Segundo ela, do ponto de vista da economia, o país continua a produzir desigualdades sociais e educacionais de forma excludente. “A organização social do Brasil ainda é muito fragmentária e a partir das diferenças é que temos de instituir um projeto que institua a justiça social”, afirmou.

De acordo com a sindicalista, a educação ganhou relevância no país a partir da Constituição de 1988, que definiu que a educação tem de ser pública, laica e de qualidade. Apesar disso, ela identifica retrocessos no setor nos anos 1990, com as políticas de natureza neoliberal conduzidas pelo então presidente Fernando Henrique Cardoso. “Foi adotada política de foco para o ensino fundamental, mas de qualidade duvidosa”, afirmou. Ela disse também que a Lei de Responsabilidade Fiscal (LRF), enquanto produto das práticas neoliberais de governo, abre espaço para a terceirização no setor: “A LRF vem para incentivar o uso de ONGs e burlar a contratação de servidores no ensino público”. Bebel citou como exemplo o governo de Goiás, onde o governador Marconi Perillo (PSDB) defende esse tipo de contratação, abrindo mão do controle público do processo de ensino.

Bebel comentou ainda que o governo Lula, a partir de 2003, soube valorizar o ensino fundamental, com nove anos, permitindo financiar a educação de forma mais ampla. Mas disse também que falta aprofundar o debate sobre o ensino médio, que atualmente é uma atribuição dos governos estaduais, o que não impediu o governo federal de ter um desempenho histórico nessa área com Lula e Dilma.

“Eles criaram 282 escolas técnicas no país”, destacou.
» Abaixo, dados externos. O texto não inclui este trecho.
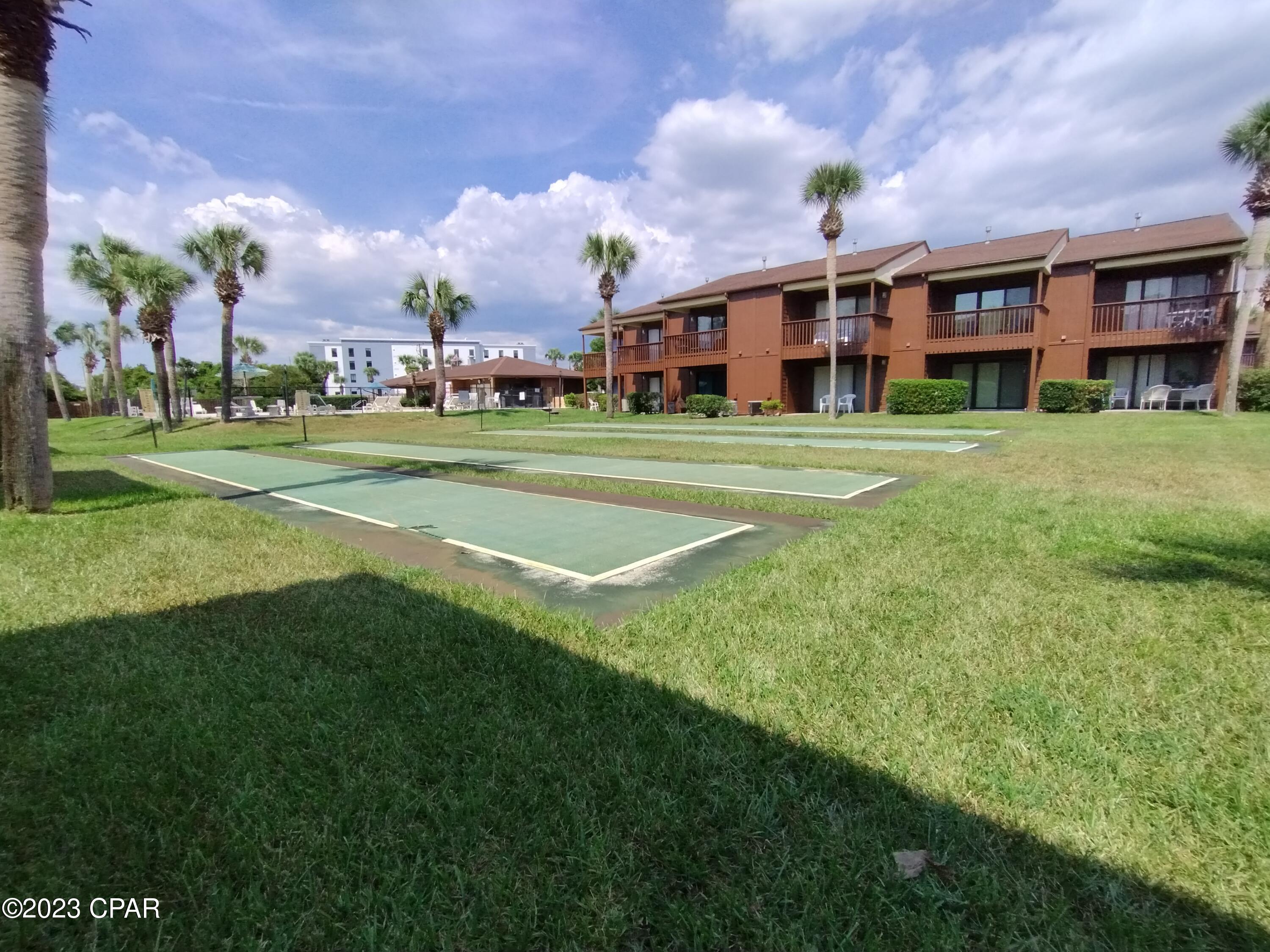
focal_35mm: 16
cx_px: 635
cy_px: 476
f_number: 2.2
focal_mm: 1.66
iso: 100
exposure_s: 1/1530
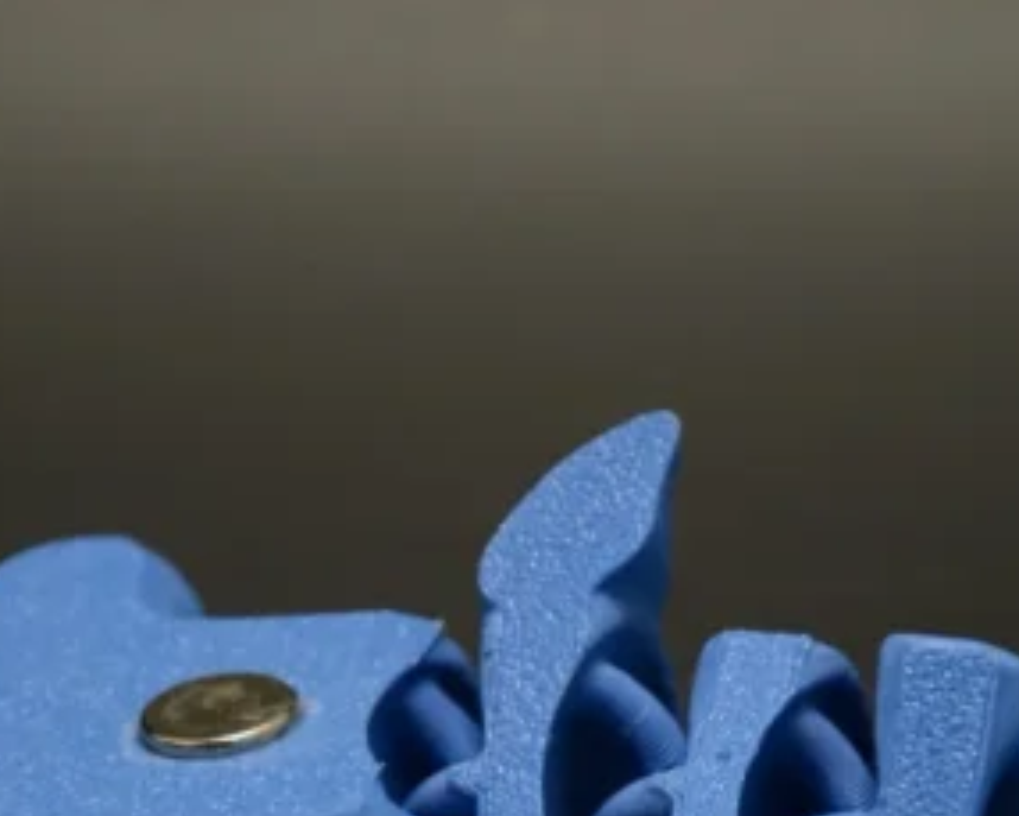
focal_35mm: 464
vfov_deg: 3.3
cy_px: 812
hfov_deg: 4.2
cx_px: 673
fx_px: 14013
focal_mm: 105
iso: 800
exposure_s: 1/60
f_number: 5.6
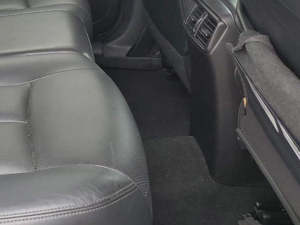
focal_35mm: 65
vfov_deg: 21.6
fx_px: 563
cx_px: -46
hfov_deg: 26.9
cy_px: -11
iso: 57
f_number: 1.5
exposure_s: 1/120
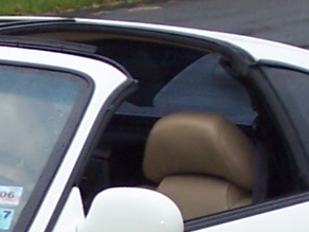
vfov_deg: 4.0
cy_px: 305
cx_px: -75
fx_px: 3339
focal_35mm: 374
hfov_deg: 5.3
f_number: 4
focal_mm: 10.8
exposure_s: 1/180
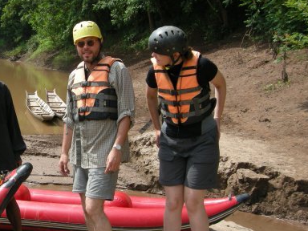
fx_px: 534
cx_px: 59
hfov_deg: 31.3
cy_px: 123
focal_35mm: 60
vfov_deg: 24.4
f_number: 5.4
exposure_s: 1/206
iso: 64
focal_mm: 7.5
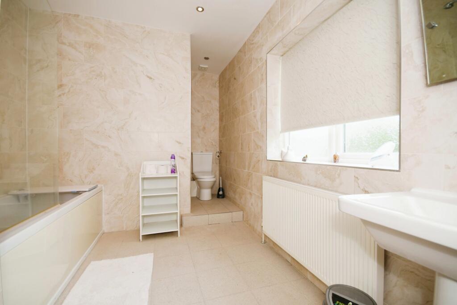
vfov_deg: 77.3
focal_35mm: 15
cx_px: 228
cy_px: 152
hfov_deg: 100.4
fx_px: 190
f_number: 8
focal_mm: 10
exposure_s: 1/60
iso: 400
Segundo Bebel, os desafios do ensino médio para que ele tenha sintonia com o desenvolvimento do país estão em proporcionar formação integral ao estudante, e também permitir uma abordagem do trabalho e pesquisa como princípio educativo e pedagógico. Ela cita também a necessidade de haver uma indissociabilidade entre educação e prática social, além de respeito aos princípios de sustentabilidade, interdisciplinaridade e educação em direitos humanos.